Although the initial idea for Black Bag was in Koepp's head back in the mid-'90s, he struggled to get around to writing it, especially as other movies came along that seemingly explored the same topic, although in a very different way than his film. “I keep a lot of script ideas in various files," Koepp has admitted. "I was going to work on it, and then True Lies came out, the James Cameron movie, and they're married. And I thought, ‘Oh, well, that kind of steals my area.’ And then I was going to work on it again, and Mr. and Mrs. Smith came out. Then I realized that marriage is a common institution; I don't think I have to wait.” It took two unplanned breaks in the industry, the COVID pandemic and the writers' strike, to finally give Koepp the opportunity to sit down and flesh out his earlier idea into a full script.

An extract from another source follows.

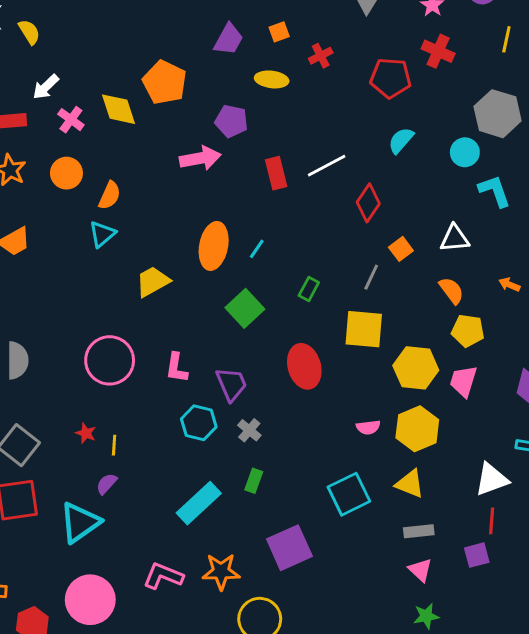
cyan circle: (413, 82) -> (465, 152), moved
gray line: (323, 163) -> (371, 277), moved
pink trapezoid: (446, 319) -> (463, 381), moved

Watching Black Bag, I was struck by a moment from a scene in which Michael Fassbender's spy goes fishing. Out on the water, he finds it an ideal place to think, and he begins recalling the dinner he'd hosted the night before, which he'd designed to fish out a rat among fellow spies, including his wife, played by Cate Blanchett. The film here reminds of the great scene in De Palma's Mission: Impossible where Jim Phelps has made contact with Ethan Hunt in London. Over coffee, Ethan begins flashing back to the disastrous night in Prague, and, despite Ethan's words to Phelps, we see things either as Ethan remembers them, or as Ethan believes they likely happened. Of course, Ethan finds it too painful to believe the truth about Claire, and closes his eyes and tries to wipe the thought from his mind, inventing an alternative scenario that he struggles to accept.
There is a similar echo of that moment in the Black Bag fishing scene. As Fassbender's George Woodhouse remembers each face from the dinner the night before, staring back at him, the montage of faces ends by lingering on Blanchett, and then cuts back to George in the fishing boat, closing his eyes, apparently pained by the thought of even considering her as the culprit.